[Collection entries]
* * * * * * * * *

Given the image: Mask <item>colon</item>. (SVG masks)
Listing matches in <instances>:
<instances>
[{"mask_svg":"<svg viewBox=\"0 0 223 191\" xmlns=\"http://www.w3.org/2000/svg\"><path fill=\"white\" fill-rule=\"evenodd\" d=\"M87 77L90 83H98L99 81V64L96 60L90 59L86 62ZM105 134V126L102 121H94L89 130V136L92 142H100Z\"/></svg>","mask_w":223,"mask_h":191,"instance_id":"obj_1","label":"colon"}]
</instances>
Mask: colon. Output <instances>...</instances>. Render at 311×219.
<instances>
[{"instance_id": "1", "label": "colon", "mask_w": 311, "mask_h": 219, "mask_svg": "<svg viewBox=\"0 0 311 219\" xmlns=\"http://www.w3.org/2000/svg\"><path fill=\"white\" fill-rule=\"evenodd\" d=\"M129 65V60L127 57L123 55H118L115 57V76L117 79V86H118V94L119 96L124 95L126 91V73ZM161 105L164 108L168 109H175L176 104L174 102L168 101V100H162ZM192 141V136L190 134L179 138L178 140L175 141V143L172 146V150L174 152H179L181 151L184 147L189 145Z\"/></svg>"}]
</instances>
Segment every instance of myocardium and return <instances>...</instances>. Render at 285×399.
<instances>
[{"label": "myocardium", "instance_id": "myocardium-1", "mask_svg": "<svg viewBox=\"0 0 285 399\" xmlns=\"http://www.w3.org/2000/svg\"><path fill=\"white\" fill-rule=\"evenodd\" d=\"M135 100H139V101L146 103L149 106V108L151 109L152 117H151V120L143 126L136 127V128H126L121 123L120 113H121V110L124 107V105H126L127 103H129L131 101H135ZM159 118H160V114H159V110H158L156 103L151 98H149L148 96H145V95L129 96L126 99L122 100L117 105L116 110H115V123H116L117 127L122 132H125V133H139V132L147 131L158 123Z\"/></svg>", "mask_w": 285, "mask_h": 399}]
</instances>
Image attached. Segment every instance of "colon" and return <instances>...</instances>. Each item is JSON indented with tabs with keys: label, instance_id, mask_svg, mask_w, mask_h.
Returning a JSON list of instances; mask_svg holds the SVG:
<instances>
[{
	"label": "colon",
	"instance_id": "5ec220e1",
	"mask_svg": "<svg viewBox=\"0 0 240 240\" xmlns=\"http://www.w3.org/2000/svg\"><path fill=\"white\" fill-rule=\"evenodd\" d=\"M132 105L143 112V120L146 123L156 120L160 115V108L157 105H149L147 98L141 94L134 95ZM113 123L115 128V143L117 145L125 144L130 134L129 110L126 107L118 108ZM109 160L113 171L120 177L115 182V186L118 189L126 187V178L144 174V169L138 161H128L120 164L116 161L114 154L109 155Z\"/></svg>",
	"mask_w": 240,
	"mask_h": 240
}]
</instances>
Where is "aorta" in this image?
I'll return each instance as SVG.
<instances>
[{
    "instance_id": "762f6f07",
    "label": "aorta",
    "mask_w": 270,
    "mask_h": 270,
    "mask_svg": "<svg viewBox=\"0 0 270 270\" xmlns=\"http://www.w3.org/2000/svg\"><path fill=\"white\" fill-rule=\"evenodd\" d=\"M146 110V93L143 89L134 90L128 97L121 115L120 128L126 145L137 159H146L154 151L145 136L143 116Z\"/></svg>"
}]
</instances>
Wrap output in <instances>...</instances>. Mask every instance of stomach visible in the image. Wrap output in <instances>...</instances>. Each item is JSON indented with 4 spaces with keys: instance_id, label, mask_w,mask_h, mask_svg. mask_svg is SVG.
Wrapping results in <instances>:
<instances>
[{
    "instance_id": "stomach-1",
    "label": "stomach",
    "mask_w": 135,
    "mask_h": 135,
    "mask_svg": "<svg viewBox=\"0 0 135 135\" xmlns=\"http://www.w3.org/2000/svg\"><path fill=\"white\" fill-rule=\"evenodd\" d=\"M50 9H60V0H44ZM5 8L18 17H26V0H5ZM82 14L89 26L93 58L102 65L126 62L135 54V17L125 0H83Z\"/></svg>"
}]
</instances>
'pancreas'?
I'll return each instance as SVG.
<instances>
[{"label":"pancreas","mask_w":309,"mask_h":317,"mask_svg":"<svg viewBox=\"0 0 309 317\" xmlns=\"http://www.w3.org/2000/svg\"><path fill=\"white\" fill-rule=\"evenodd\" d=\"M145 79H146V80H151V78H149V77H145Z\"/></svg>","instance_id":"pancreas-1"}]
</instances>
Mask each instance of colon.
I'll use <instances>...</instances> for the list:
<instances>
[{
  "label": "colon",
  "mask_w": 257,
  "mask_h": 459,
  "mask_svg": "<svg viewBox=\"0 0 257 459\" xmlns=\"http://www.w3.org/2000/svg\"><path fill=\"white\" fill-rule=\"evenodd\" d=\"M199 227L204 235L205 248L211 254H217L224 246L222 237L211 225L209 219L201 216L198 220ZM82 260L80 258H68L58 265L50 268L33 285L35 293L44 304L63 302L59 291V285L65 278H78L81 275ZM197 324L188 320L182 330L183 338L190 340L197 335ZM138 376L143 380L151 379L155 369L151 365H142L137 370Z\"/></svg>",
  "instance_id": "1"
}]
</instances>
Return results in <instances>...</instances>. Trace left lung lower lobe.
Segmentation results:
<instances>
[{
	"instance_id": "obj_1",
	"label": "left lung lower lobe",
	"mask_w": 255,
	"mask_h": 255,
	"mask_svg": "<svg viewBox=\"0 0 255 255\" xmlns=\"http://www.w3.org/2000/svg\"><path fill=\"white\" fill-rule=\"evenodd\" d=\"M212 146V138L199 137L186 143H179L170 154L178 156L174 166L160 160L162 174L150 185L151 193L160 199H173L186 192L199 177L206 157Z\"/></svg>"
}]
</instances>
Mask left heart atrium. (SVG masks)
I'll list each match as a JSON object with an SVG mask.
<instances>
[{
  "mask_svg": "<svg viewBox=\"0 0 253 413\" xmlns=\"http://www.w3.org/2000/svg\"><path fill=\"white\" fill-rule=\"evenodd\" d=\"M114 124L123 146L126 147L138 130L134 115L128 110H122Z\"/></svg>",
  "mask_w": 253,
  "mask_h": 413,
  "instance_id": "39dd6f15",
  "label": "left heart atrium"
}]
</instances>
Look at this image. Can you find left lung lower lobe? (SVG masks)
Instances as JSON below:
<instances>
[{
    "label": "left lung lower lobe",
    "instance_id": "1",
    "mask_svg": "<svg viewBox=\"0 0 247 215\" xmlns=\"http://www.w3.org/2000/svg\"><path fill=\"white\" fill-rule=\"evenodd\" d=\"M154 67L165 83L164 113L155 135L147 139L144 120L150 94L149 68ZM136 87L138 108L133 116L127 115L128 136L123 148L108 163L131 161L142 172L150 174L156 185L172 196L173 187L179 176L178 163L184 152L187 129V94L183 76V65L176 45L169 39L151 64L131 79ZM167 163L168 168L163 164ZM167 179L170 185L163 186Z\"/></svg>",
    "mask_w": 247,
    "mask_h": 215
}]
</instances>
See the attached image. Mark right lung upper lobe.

* * * * * * * * *

-- Brief --
Locate each line in the records above that contains the word "results", and copy those lines out.

-- Exercise solution --
Wrapping results in <instances>:
Return results in <instances>...</instances>. Trace left lung lower lobe.
Segmentation results:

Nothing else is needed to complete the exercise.